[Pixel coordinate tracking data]
_____

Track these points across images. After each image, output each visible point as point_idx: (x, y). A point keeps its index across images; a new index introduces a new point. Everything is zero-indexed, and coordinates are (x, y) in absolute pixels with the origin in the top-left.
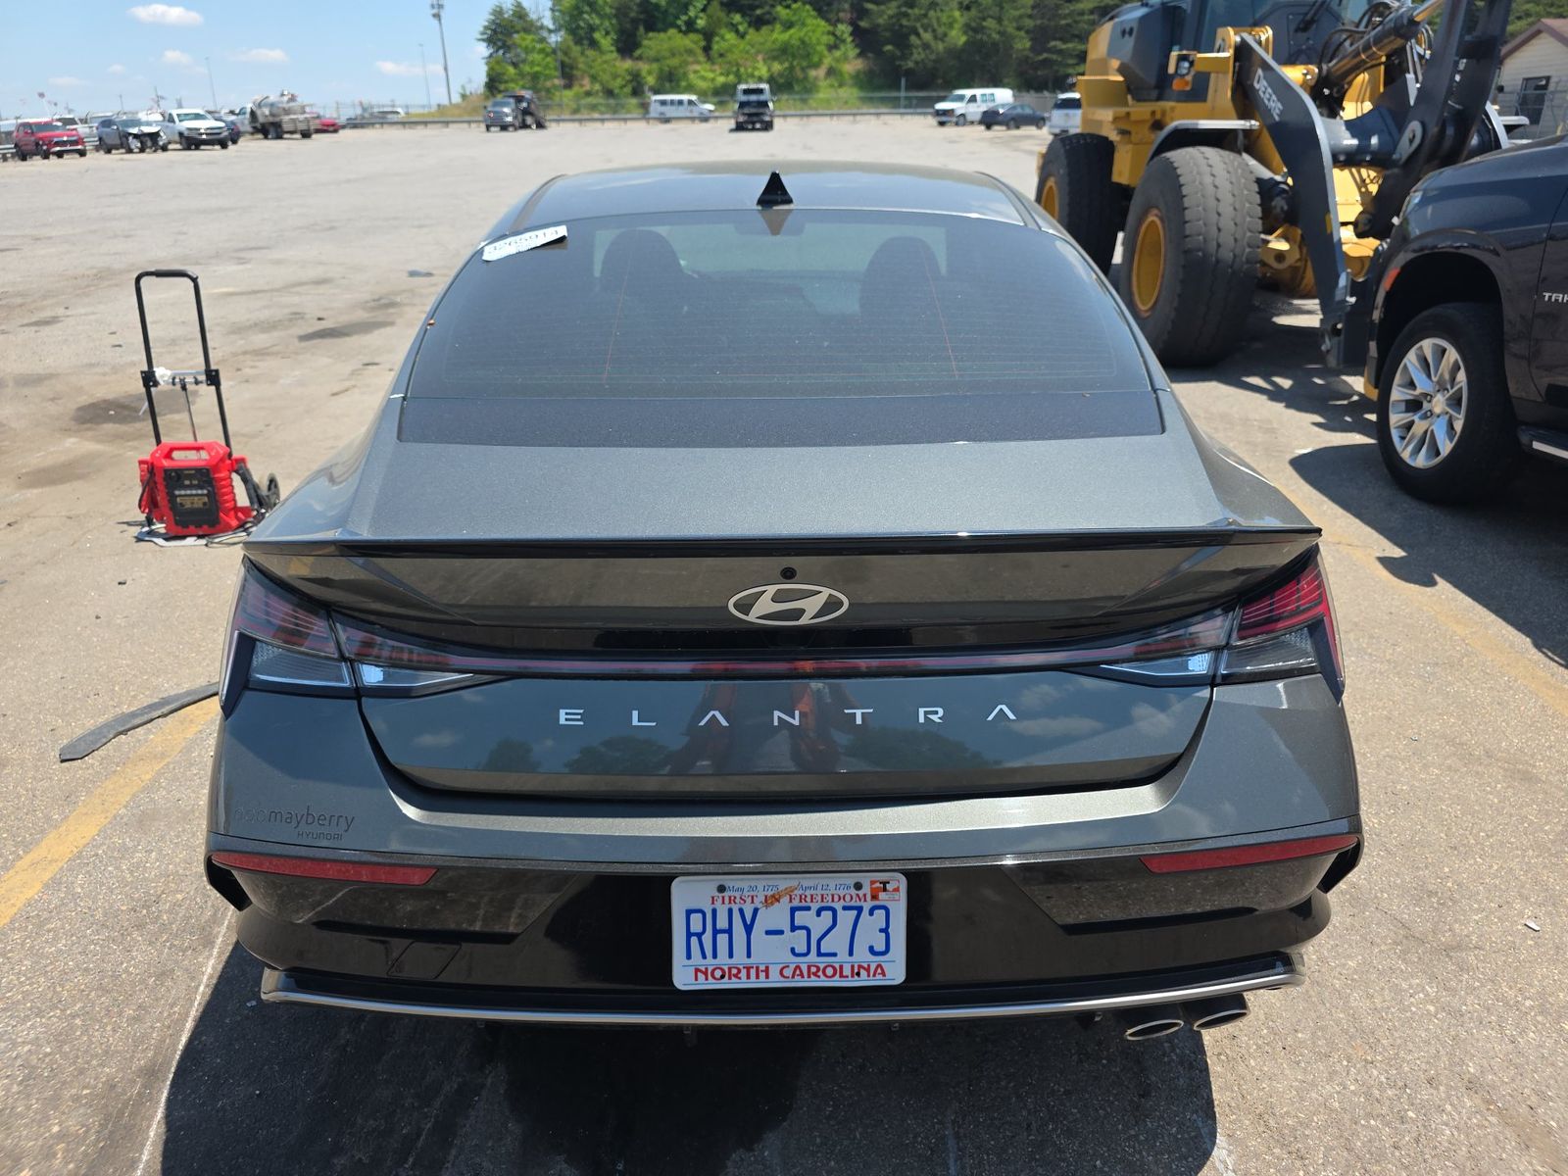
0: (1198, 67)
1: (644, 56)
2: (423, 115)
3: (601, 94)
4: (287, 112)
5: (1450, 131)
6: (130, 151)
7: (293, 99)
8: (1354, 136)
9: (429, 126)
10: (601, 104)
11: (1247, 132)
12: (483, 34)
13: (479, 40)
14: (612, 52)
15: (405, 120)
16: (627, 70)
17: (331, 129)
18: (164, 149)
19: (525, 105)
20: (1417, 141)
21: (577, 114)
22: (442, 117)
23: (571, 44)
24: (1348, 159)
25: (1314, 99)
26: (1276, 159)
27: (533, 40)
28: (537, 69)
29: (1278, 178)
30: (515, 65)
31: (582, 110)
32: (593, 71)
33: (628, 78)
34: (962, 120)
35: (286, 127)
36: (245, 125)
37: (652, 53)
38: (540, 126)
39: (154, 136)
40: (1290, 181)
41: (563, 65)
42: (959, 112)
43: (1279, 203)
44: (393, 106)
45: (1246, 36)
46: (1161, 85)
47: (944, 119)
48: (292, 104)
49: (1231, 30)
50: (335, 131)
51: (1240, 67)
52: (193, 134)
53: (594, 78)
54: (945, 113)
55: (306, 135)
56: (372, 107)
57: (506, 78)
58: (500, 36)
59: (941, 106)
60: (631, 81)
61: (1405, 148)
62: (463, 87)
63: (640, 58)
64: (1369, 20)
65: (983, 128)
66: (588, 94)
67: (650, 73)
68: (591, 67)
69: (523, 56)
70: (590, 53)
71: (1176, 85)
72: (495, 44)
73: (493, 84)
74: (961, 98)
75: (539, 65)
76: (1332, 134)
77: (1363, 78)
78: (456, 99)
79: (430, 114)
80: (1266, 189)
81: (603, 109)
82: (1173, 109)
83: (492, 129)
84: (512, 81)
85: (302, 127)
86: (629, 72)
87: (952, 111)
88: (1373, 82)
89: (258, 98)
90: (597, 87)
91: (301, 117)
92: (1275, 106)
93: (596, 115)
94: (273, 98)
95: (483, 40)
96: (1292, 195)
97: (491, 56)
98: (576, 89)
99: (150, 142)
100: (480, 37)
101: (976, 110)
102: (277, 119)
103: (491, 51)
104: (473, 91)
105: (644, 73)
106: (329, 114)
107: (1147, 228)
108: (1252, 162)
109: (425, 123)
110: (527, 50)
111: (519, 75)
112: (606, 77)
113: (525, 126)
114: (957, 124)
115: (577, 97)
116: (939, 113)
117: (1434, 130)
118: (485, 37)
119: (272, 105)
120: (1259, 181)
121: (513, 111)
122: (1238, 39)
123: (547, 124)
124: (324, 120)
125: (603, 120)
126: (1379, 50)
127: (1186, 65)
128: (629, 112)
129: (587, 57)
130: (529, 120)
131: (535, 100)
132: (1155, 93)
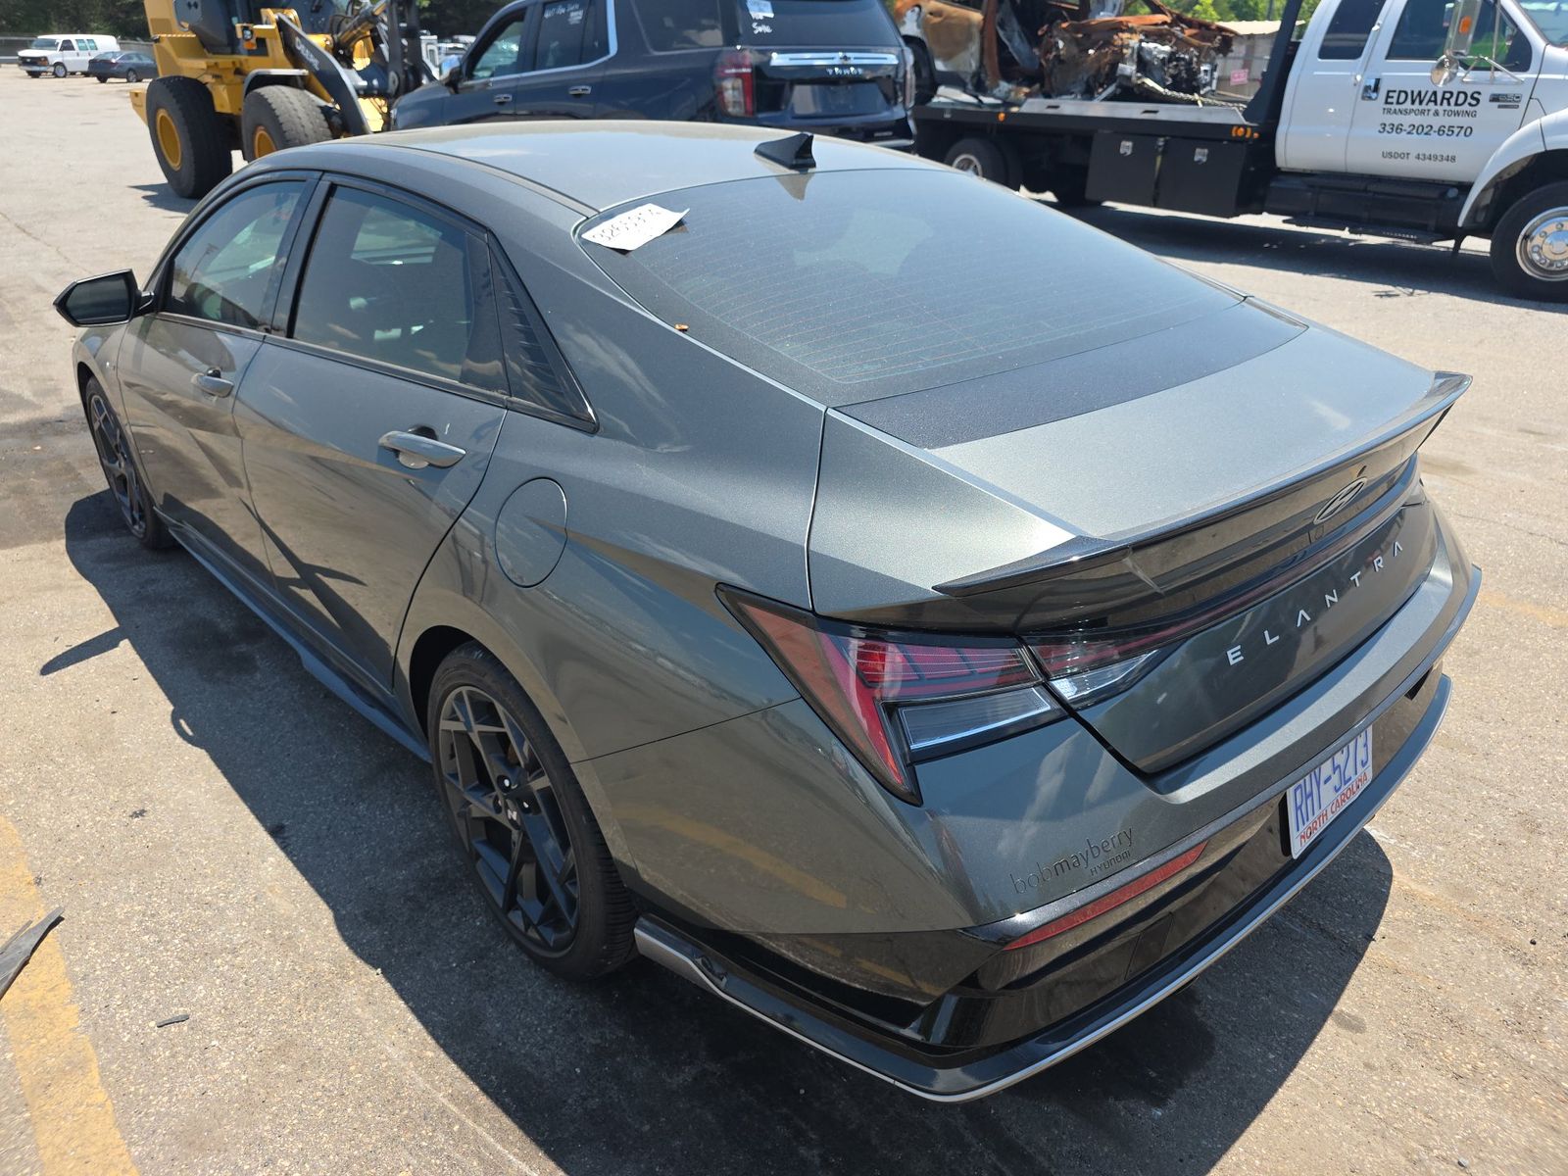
0: (256, 35)
5: (411, 77)
8: (364, 79)
11: (302, 77)
20: (397, 83)
24: (366, 93)
25: (336, 57)
26: (325, 93)
29: (330, 105)
34: (60, 71)
40: (338, 107)
42: (52, 61)
43: (336, 120)
45: (280, 14)
46: (232, 44)
47: (36, 68)
49: (269, 11)
51: (284, 35)
54: (35, 61)
59: (24, 53)
61: (392, 88)
64: (353, 9)
65: (95, 80)
71: (244, 46)
74: (52, 45)
76: (351, 79)
77: (360, 44)
80: (326, 112)
82: (246, 60)
87: (46, 58)
88: (366, 45)
92: (315, 62)
96: (341, 114)
101: (77, 59)
107: (259, 139)
108: (312, 96)
114: (55, 75)
116: (24, 61)
117: (403, 77)
120: (321, 107)
122: (277, 17)
126: (363, 28)
127: (248, 33)
132: (229, 49)
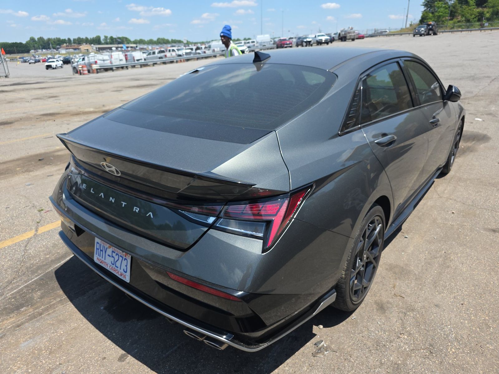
1: (487, 6)
2: (394, 32)
3: (464, 21)
4: (349, 33)
6: (303, 46)
7: (352, 29)
9: (395, 36)
10: (463, 25)
12: (423, 3)
13: (421, 5)
14: (474, 5)
15: (389, 34)
16: (478, 12)
17: (362, 38)
18: (312, 45)
19: (431, 27)
21: (452, 30)
22: (401, 33)
23: (457, 4)
27: (442, 4)
28: (441, 14)
30: (433, 13)
31: (455, 28)
32: (463, 13)
33: (477, 15)
35: (348, 38)
36: (336, 38)
37: (491, 5)
38: (435, 34)
39: (310, 42)
41: (451, 11)
44: (386, 29)
48: (351, 31)
50: (363, 38)
52: (320, 41)
53: (463, 16)
55: (353, 40)
56: (378, 30)
57: (428, 18)
58: (430, 3)
60: (478, 16)
62: (411, 22)
63: (485, 7)
66: (459, 22)
67: (488, 12)
68: (463, 12)
69: (437, 9)
70: (464, 7)
72: (427, 6)
73: (422, 21)
75: (442, 12)
78: (408, 26)
79: (398, 32)
81: (463, 27)
83: (416, 36)
84: (430, 19)
85: (352, 37)
86: (479, 13)
89: (342, 29)
90: (464, 19)
91: (353, 34)
93: (460, 29)
94: (346, 29)
95: (423, 5)
97: (425, 10)
98: (455, 20)
99: (309, 43)
100: (422, 4)
102: (345, 36)
103: (425, 8)
104: (415, 23)
105: (485, 13)
106: (363, 33)
109: (394, 35)
110: (438, 8)
111: (433, 16)
112: (468, 15)
113: (428, 34)
115: (454, 23)
118: (424, 4)
119: (346, 31)
121: (425, 29)
123: (438, 33)
124: (360, 35)
125: (461, 31)
128: (475, 27)
129: (462, 8)
130: (431, 32)
131: (436, 25)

_____

(WORK TASK):
Restate the data word for word from its first line through the line with "4: (287, 112)", leaving out any picture along the way.

(RESULT OF THIS TASK):
Track these points across images. After each image, output each visible point as point_idx: (x, y). A point keeps its index across images; a new index introduces a new point. Everything is zero-indexed, and coordinates are (x, y) in absolute pixels with the origin in the top-left.
0: (1198, 67)
1: (644, 56)
2: (423, 115)
3: (601, 94)
4: (287, 112)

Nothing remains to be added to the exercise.